- Theatrical release poster
- Directed by: Sunil Dev
- Written by: Sunil Dev
- Produced by: Reel Petti
- Starring: S P Siddarth; Chaitanya Pratap; Ananth Nag;
- Cinematography: Arun Vijaykumar
- Edited by: Nishad Yousaf
- Music by: Manikandan Murali Saran Raghavan
- Production companies: Hazeebs Films JAIHO & MGC
- Distributed by: Dream Warrior Pictures
- Release date: 1 March 2024;
- Running time: 128 minutes
- Country: India
- Language: Tamil

= Athomugam =

2024 film directed by Sunil Dev

Athomugam is a 2024 Indian Tamil-language drama thriller film written and directed by Sunil Dev. The film stars S P Siddarth, Chaitanya Pratap, Sarithiran, and Ananth Nag in lead roles. The film was simultaneously shot in Malayalam. The Tamil version of the film was theatrically released on 1 March 2024.

== Release ==
Athomugam was theatrically released on 1 March 2024.

== Reception ==
Roopa Radhakrishnan from The Times of India rated this movie 2 1/2 out of 5 stars and wrote "When a character reenters the film, the amplified background music and the protagonist's shock at seeing that man give a cue for the audience to be shocked at seeing that character again. But by that time, we have completely forgotten that character that it takes a second to register who it even is".

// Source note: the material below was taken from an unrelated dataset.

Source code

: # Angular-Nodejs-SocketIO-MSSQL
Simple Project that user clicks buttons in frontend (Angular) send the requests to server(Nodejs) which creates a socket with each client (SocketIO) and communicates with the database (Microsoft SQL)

Manigandan KR from Times Now rated this movie 3 1/2 stars out of 5 stars and stated "In all, Athomugam is a clean, neat suspense thriller that is worth both your time and money". Sreejith Mullappilly from Cinema Express said "To conclude, Athomugam is one of those thrillers that has lots to say about mankind and its technological dependence. How I wish its writing matched its sincere ambitions!"